WHAT YOU WILL DO =>
(1) According to the school choice passage, what is one of the most popular objections to school choice?
(2) Which conditions does the school choice passage name for children raised in destabilized neighborhoods? List them all.
(3) Carry the school choice passage on past its final sentence.

SELECTED EXTRACT =>
[Start of section]

It’s easy for critics to assume that public school failure in our inner cities is about corrupt administrators or teachers who don’t care, but there’s a far more nuanced story to tell. Any school working with a destabilized population is going to face challenges that would intimidate most teachers and administrators. Destabilized neighborhoods rear children who are traumatized by high crime, sometimes underfed and physically neglected due to poverty and poor family structure, vulnerable to the familial promise of gang life and habituated to chaos. The one-size-fits-all approach of our public education system cannot possibly meet the needs of children facing such challenges. We need the freedom to experiment with creative approaches, and the ability for the good ideas to win and the bad ones to go out of business.
One of the most popular objections to school choice is that it’s a stalking horse for segregation. But considering that inner city schools are entirely segregated now, the real concern underlying this objection is not about uplift for impoverished minority children in the inner city, but about regulating middle- and upper-income people. As educational freedom takes hold, it’s reasonable to assume that some approaches may tend to be less racially diverse, especially if they align with particular cultural traditions or religious backgrounds that are less so. Statistically, though, alternative schooling has been shown (so far!) to move kids from less diverse to more diverse situations, on average. But even if some diversity is lost in the long run, it’s hard to argue that well-off kids getting more diversity should outweigh impoverished minority kids getting a decent education. If education is truly the key to social mobility, real solutions for poverty should always win out over a mere cultural preference.

[End of section]

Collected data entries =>
[Start of section]

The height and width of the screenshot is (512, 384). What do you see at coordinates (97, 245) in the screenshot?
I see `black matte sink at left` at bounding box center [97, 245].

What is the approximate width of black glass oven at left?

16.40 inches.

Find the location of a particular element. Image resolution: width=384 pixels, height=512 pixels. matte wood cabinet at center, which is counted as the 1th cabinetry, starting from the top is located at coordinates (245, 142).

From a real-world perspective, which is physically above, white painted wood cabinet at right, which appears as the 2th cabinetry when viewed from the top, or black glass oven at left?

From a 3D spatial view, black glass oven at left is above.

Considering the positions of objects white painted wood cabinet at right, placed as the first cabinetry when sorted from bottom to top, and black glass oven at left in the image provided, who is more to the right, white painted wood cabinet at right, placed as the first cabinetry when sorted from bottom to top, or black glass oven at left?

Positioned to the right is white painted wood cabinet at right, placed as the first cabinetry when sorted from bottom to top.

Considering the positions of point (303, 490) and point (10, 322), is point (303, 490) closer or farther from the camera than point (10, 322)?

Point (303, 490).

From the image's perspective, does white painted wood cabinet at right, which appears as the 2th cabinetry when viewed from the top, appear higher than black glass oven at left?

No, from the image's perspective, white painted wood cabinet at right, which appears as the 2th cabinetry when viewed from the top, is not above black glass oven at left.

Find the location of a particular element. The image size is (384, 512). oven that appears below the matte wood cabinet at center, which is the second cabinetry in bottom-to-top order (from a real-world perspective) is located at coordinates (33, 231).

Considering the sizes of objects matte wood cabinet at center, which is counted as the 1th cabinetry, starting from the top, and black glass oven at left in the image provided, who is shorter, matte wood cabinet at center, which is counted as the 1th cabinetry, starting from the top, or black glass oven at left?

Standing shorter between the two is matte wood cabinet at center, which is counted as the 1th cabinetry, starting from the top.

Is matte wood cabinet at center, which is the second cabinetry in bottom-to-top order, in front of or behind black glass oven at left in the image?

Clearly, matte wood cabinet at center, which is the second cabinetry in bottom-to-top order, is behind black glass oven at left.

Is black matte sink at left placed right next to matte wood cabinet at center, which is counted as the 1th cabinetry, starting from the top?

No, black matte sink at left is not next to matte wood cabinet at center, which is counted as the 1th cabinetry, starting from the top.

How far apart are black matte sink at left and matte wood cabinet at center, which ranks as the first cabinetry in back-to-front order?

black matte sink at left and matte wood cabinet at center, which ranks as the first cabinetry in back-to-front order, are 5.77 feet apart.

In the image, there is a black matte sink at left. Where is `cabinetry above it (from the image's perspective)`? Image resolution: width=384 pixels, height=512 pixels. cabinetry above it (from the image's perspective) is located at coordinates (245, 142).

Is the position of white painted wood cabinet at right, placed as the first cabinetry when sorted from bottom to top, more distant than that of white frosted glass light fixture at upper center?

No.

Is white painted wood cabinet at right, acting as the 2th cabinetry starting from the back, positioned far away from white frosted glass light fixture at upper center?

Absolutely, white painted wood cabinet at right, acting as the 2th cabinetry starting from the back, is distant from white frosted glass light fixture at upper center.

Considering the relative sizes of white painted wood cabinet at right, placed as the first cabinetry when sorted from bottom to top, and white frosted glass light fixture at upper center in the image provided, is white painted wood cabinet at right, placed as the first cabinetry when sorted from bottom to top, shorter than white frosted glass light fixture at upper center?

[End of section]

ANSWERS PER TASK =>
(1) That it's a stalking horse for segregation.

(2)
- Traumatized by high crime
- Sometimes underfed and physically neglected due to poverty and poor family structure
- Vulnerable to the familial promise of gang life
- Habituated to chaos

(3)
It ought to be noted as well that one of the subtle insults hidden in the wording of the Brown v. Board decision—according to people of such wide-ranging backgrounds as the Brown family itself, critical race theory founder Derrick Bell and stubborn individualist Zora Neale Hurston—was the implication that Black kids just can’t learn as well unless they’re around white kids. Nonsense! Look at the examples given by Thomas Sowell in his book “Charter Schools and Their Enemies.” In one prominent case, a Black charter school with kids from humble backgrounds beat out far wealthier schools in performance, just as Sowell’s beloved Dunbar High in D.C. did back before Brown was ever decided. Furthermore, a truly pluralistic society does not mean having an exactly equal or proportional representation of each demographic in every situation. Instead, it means various cultural traditions flourishing freely, whether those be Lutheran schools, Afro-centric schools, fine and performing arts schools, crunchy granola homeschool co-ops or Muslim schools.
In the end, it’s simply unacceptable to perpetuate the injustices that massive racist, progressive projects inflicted on Black Americans and other affected groups by limiting educational choice. One pithy educational freedom advocate put it this way: “There is a market for K-12 education in this country. It’s the housing market.” And that’s not right.